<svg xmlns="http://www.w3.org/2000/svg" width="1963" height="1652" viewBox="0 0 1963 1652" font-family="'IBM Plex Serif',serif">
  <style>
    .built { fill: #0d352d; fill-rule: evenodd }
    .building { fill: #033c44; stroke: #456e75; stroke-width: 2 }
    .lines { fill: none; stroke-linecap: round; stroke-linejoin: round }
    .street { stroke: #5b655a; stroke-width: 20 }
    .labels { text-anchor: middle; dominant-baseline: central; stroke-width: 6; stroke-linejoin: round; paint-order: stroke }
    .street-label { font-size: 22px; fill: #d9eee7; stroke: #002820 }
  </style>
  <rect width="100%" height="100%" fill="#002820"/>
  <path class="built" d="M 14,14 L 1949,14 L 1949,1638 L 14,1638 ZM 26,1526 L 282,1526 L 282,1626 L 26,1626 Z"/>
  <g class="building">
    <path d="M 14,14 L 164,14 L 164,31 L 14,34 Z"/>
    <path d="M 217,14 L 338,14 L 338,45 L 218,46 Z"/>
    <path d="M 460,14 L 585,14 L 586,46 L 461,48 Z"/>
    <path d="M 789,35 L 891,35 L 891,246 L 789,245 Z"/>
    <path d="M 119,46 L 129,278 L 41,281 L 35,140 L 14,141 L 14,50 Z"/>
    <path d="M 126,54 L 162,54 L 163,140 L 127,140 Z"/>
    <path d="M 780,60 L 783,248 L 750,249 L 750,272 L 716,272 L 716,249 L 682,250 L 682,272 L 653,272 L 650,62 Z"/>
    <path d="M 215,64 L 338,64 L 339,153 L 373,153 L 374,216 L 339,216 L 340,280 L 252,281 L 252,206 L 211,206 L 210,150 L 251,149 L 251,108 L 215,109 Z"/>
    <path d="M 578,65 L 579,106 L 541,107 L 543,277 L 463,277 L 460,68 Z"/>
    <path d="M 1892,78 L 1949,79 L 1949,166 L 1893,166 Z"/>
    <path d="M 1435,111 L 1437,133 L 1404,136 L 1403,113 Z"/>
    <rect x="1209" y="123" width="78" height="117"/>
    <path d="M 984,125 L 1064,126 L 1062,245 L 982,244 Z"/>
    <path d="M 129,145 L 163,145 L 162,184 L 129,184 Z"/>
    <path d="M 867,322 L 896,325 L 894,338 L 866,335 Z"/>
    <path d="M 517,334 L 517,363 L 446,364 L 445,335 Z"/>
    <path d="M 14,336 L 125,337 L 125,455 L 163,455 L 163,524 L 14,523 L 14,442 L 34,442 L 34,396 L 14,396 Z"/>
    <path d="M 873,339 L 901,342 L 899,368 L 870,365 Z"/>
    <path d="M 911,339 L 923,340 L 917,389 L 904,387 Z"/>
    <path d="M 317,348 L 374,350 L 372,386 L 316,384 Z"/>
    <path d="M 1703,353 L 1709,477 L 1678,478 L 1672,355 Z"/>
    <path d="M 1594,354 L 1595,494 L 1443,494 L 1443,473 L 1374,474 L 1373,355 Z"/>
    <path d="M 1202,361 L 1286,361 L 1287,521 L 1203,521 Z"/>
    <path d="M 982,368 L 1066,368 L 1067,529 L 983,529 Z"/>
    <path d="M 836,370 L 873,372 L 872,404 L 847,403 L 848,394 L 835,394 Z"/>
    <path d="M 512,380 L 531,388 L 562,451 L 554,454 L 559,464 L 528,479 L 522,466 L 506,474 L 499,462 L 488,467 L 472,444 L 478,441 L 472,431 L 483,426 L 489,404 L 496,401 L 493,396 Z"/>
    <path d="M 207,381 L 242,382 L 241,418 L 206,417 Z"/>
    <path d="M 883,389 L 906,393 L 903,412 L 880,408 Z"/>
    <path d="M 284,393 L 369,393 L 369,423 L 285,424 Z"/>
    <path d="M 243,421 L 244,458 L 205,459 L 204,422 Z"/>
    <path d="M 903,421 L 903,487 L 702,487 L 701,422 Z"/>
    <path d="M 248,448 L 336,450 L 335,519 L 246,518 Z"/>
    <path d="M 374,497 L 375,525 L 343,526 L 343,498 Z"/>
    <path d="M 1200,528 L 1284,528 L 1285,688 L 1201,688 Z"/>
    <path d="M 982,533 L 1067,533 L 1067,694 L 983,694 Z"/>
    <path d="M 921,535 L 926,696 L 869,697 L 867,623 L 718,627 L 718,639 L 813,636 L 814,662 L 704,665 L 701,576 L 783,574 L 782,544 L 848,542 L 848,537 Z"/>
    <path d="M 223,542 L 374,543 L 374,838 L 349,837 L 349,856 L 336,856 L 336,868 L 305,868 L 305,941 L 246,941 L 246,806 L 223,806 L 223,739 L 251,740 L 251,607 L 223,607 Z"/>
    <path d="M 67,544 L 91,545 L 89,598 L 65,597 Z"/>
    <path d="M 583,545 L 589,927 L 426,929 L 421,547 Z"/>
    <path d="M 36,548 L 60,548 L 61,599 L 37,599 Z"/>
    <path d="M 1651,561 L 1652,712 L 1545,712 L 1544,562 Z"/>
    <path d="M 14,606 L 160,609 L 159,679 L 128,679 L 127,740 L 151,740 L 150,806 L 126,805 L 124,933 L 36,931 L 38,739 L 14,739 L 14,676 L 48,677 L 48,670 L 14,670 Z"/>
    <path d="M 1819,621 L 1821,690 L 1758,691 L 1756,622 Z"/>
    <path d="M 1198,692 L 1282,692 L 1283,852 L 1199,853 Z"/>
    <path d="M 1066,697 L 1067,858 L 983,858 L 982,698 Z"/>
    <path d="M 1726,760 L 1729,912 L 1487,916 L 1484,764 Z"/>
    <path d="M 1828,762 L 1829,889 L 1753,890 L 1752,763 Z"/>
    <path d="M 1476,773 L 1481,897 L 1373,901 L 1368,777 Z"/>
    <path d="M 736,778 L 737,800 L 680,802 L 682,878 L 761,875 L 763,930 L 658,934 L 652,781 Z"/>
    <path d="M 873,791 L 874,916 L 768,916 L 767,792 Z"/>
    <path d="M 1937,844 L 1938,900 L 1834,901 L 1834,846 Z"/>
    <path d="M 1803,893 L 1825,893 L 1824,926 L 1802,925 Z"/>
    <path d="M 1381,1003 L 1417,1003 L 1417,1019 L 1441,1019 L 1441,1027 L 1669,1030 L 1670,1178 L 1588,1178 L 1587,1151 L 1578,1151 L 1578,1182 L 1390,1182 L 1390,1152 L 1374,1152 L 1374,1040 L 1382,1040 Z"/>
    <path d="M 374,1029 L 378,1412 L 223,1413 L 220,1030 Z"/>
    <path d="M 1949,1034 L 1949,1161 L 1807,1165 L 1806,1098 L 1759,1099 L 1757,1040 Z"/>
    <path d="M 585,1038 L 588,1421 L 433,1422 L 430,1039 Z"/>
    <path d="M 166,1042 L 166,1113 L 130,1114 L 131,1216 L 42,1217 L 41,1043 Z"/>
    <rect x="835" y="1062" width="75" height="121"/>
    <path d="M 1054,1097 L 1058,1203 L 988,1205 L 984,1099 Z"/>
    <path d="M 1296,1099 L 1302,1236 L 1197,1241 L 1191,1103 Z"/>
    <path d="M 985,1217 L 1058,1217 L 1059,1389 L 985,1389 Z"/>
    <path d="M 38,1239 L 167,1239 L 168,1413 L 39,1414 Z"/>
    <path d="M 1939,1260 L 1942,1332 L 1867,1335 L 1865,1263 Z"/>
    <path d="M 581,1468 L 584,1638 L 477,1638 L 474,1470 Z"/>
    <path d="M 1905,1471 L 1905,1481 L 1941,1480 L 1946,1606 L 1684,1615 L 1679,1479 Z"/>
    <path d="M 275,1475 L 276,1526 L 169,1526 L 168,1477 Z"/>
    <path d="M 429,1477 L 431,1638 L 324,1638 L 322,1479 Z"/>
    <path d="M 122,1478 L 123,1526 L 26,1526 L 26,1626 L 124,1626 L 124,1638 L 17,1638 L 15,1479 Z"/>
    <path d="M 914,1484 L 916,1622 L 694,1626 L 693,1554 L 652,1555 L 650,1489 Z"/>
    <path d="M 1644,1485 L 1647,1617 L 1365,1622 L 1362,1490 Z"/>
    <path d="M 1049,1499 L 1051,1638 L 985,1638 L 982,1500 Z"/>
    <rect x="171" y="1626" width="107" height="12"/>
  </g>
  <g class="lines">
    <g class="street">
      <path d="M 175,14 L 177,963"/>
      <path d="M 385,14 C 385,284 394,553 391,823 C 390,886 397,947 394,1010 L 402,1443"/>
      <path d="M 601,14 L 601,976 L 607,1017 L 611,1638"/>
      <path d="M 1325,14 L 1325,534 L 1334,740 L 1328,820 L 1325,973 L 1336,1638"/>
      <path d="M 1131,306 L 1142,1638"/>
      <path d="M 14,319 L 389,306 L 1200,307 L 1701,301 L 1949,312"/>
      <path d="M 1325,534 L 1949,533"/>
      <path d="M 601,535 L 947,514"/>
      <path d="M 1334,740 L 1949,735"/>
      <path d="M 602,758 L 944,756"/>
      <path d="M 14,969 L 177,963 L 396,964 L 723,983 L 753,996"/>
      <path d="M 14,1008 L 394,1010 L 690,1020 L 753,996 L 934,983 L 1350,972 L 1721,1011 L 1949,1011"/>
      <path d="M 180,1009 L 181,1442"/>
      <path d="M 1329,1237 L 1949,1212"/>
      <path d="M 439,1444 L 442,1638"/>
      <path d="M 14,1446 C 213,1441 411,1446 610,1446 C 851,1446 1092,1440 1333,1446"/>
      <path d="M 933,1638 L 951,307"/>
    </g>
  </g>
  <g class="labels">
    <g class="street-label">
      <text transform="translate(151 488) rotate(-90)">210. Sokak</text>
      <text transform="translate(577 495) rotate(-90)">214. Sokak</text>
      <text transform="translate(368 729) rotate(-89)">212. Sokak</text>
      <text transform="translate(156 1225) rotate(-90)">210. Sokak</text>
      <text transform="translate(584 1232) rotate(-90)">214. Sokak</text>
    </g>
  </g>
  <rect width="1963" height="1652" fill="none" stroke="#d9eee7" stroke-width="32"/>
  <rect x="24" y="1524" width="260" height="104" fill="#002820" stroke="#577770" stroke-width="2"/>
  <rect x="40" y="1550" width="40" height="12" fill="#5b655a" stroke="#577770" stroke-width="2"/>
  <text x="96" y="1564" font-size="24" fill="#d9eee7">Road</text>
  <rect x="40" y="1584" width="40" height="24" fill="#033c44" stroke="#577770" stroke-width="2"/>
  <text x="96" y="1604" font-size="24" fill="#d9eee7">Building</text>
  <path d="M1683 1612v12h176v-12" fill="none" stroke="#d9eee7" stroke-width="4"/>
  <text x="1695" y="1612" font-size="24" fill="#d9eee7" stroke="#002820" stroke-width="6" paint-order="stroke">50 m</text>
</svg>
::::::
- **EXERCISE BRIEF**: Search the material above for the word "lines", then copy out each line that has it.

- **ANSWER SECTION**:
    .lines { fill: none; stroke-linecap: round; stroke-linejoin: round }
  <g class="lines">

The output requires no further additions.